McConnell also warned Monday that large spending packages will be dead on arrival in a GOP-controlled Senate. Biden spearheaded a $1.9 trillion relief measure in early 2021, and the GOP Senate also backed large spending measures in response to the COVID-19 pandemic under Trump in 2020.

And he questioned the conventional wisdom that the president is a moderate politician.

“I know Joe Biden really well. We served together for years. He was never a moderate. He called himself a moderate while he ran for president because he was running against [Sens.] Bernie Sanders [I-Vt.] and Elizabeth Warren [D-Mass.]. Almost everybody is moderate compared to them,” he said.

Scott Jennings, a Kentucky-based GOP strategist who has advised McConnell’s past campaigns, said McConnell has “been pretty clear since the beginning he viewed the 2020 election verdict … as a message to the people to operate between the 40-yard lines.”

“Biden somehow read 2020 as a mandate for a sweeping liberal lurch and look at him now.
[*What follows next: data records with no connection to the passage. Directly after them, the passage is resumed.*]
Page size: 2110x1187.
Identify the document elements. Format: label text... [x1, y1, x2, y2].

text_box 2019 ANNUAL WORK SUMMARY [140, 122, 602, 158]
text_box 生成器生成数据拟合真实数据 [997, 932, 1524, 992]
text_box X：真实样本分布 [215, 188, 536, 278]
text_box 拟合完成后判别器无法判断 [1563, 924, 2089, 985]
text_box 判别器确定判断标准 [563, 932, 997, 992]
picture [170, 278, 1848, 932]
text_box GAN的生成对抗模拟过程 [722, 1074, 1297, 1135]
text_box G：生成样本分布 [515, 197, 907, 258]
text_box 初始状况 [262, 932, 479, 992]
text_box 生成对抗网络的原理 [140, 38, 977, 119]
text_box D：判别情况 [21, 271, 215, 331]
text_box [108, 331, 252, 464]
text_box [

I think McConnell read it right and Biden wrong,” he said.

The gun safety law McConnell highlighted will enhance background checks for gun buyers younger than 21, give money to states to administer red flag laws and provide billions of dollars for mental health treatment.

It was a remarkable vote, considering the NRA’s opposition. McConnell told reporters last week that he was more concerned about making progress for the country than losing his A-plus rating from the NRA, a somewhat surprising remark from a senator whom Democrats have painted over the past decade as the biggest obstructionist in Washington.

The GOP leader gave the bipartisan negotiations over the bill a boost when he tapped Sen. John Cornyn (Texas), a member of his leadership team, to lead the talks for Republicans.

Senate colleagues viewed that move as a clear sign that McConnell wanted to pass a bill to respond to the mass shooting at an elementary school in Uvalde, Texas.

Shortly before the bill passed the Senate, McConnell revealed that he played a bigger behind-the-scenes role than many people realized. He spoke several times to Sen. Kyrsten Sinema (Ariz.), one of the lead Democratic negotiators, and also worked with Cornyn to get the NRA’s input.

While the NRA ultimately released a statement opposing the bill, it did not go on a lobbying blitz to kill the legislation.